In light of full disclosure, though, I feel I should be honest enough to tell you that I finally did have the long awaited, stress-related come apart brought on by the loss of my computer files. I'm not proud of myself, but I can't, with good conscience, leave you with the impression that I handled this with complete composure. 

The recover program that Steve used on the external hard drive took over a week to run.  For some reason, the files that were stored on the thing had fragmented, and the program had to piece them back together like a jigsaw puzzle from hell.  We weren't even sure that when it was done, any of the files would be usable, so when we got back from our Thanksgiving visit to Georgia, we saw that it had finished.  However, as it turned out, we couldn't look at the files right away because the recovery program needed to be paid for.  Fine...thought it was free...but whatever.  We paid the fee and were sent a key to open the program, only the key wouldn't work.  Steve decided to call the help desk, because at this point, if we lost all these files again, I might have burned down the house.  Look, y'all...I don't know who's big, amazing idea is has been to locate help desk jobs in India, but I'm going to just go ahead and say that the people over there - as qualified and as smart and capable as they are - do not seem to understand when people from America are trying to tell them no.  I don't know if the tone doesn't translate well, or if there is a language barrier, but when Steve tried to explain our trouble, the man on the other end of the phone decided that instead of helping us, he needed to remotely log into my machine and try to find firewall issues.  Nothing that Steve, in his soft-spoken, computer guy language, seemed to say would deter this man from doing just that.  Thinking that would speed up the process, Steve allowed him to remote in, only the help desk man didn't seem to understand that a firewall wasn't what we needed at the moment. He insisted that he needed to finish that before he could tell us how to use the key to open the computer program.
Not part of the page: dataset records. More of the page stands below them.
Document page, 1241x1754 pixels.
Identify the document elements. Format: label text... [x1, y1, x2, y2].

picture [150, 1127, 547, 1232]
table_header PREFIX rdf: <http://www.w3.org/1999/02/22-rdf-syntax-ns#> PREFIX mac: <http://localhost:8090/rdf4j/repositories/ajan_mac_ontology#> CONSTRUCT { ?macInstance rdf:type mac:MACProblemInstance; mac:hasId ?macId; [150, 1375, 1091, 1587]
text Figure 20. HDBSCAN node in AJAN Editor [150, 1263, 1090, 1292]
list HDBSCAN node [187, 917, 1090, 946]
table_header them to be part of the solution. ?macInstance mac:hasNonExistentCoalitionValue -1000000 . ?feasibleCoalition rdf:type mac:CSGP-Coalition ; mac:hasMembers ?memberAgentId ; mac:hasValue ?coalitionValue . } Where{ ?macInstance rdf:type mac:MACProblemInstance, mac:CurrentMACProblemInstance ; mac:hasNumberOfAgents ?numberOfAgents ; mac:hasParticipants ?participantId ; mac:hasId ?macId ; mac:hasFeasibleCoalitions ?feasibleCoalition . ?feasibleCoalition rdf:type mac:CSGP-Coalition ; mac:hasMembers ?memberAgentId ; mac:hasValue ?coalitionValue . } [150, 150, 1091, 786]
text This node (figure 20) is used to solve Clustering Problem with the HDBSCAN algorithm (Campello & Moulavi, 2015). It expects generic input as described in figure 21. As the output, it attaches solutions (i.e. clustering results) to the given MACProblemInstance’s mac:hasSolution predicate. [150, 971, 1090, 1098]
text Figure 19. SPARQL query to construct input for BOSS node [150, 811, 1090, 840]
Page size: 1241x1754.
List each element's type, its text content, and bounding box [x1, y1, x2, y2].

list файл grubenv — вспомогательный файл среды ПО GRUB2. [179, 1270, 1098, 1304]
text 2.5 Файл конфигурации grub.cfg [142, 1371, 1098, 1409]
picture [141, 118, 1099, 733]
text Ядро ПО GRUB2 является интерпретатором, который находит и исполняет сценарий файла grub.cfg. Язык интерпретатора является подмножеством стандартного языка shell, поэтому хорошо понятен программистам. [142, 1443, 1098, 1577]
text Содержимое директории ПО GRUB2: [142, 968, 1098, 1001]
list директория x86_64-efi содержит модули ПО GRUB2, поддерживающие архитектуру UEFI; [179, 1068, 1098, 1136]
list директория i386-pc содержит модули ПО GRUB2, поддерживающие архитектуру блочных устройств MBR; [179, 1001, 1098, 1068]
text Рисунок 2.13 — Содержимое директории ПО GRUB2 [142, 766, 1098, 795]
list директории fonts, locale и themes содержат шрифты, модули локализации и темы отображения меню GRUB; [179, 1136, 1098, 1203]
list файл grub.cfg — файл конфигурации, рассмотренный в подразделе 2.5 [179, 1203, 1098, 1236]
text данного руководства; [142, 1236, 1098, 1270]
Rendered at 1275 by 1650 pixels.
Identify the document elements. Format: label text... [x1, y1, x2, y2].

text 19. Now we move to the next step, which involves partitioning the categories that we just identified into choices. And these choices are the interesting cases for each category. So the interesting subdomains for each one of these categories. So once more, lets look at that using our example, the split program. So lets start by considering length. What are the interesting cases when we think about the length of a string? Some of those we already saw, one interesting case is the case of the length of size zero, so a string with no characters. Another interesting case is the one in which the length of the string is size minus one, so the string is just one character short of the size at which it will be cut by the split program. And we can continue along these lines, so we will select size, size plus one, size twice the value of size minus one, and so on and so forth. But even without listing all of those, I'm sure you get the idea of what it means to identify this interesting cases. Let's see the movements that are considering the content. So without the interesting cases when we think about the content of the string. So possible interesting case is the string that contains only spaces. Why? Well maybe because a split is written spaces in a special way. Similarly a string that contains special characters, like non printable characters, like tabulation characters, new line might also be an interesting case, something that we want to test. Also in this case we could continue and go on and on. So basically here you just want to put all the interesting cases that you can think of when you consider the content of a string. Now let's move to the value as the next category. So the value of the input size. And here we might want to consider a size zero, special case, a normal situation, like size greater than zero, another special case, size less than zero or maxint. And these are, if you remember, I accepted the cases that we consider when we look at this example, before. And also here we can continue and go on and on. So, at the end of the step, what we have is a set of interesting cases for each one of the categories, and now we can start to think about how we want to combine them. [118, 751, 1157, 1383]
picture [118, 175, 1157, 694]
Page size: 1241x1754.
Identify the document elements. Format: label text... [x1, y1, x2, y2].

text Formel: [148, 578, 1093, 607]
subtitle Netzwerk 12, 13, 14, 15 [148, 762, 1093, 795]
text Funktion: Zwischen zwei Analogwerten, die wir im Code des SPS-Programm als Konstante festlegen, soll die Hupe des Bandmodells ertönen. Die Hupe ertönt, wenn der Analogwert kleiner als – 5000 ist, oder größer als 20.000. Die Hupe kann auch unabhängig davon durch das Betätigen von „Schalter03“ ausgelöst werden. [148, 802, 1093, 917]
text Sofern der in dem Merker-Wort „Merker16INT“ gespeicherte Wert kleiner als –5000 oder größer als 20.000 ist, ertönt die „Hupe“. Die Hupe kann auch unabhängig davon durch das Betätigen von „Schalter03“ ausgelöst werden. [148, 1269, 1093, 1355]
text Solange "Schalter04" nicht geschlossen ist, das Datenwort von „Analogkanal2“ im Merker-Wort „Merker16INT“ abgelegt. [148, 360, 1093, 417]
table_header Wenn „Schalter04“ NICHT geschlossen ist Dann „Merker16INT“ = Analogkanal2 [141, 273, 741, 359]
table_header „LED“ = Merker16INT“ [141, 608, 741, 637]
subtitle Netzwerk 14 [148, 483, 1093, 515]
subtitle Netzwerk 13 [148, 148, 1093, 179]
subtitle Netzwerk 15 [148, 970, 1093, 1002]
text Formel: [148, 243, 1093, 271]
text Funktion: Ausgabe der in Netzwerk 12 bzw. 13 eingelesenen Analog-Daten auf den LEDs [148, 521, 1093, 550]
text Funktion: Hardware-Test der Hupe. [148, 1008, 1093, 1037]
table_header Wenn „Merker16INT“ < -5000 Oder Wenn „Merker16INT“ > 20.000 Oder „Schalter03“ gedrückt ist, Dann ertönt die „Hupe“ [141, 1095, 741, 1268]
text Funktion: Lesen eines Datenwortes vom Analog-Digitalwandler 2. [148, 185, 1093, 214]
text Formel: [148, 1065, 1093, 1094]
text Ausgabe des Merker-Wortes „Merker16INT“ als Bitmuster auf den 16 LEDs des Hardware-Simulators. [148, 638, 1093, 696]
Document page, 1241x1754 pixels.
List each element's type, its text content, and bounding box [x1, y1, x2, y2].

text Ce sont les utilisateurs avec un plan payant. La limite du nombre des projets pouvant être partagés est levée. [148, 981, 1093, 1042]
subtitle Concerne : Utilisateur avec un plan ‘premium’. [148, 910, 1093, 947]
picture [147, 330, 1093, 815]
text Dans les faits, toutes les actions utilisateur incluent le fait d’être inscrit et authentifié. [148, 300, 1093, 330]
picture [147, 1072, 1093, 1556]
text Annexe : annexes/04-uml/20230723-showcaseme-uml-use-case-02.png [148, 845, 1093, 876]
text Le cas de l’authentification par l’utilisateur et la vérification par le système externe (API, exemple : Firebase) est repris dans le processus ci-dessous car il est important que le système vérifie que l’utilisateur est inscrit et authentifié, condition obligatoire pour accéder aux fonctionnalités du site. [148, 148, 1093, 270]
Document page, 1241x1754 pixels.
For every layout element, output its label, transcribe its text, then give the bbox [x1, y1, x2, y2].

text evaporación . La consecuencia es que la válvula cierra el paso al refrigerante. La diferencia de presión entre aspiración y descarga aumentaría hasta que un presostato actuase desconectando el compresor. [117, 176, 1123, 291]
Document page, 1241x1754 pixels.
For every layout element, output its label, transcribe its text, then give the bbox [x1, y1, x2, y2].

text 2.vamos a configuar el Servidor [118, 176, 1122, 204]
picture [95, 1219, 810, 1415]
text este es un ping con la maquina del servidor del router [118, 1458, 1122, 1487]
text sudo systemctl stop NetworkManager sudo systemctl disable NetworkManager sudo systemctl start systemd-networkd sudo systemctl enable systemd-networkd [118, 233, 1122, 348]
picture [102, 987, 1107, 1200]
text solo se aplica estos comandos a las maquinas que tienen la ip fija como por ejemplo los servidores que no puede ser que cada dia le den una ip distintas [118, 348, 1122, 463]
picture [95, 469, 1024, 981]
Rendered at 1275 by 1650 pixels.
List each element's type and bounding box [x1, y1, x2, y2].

This is when I lost my composure.

I took the phone from Steve's hand and proceeded to explain to the man, in tones and language I normally never use with other human beings, that neither I, nor my computer, needed whatever (expletive deleted) that he thought he needed to do right now unless it involved unlocking the (expletive deleted) program that we'd just bought from them. I shouted at the poor man, I rhapsodized about what he was currently not doing to satisfy me as a customer, and then I went on to elaborate about how I'd gladly speak to whomever they felt it appropriate to elevate me to in the event that the person I was currently talking to couldn't help me in the way I needed to be helped.  I said a lot of things.  A lot of mean things.  The man on the other end of the phone was very quiet, and when I handed the phone back to Steve, the help desk man went on to help us unlock this program.

Then I went into my bedroom and cried very hard for a long time, because I am not the kind of person that does things like that.  If I could have called India again and gotten the same man, I'd have apologized to him.  Having worked as customer service for as long as I did, I do not, as a rule, do things like that.  I can only blame the stress of the computer stuff finally just wearing me down.  I need to do some kind of penance, but just what, I'm not sure.

So that is the story about how I lost, and now partially recovered, my computer stuff.  My emails are still gone, and I keep finding lots of little things that didn't get recovered, but at least my freelance work isn't a complete loss, so...yay.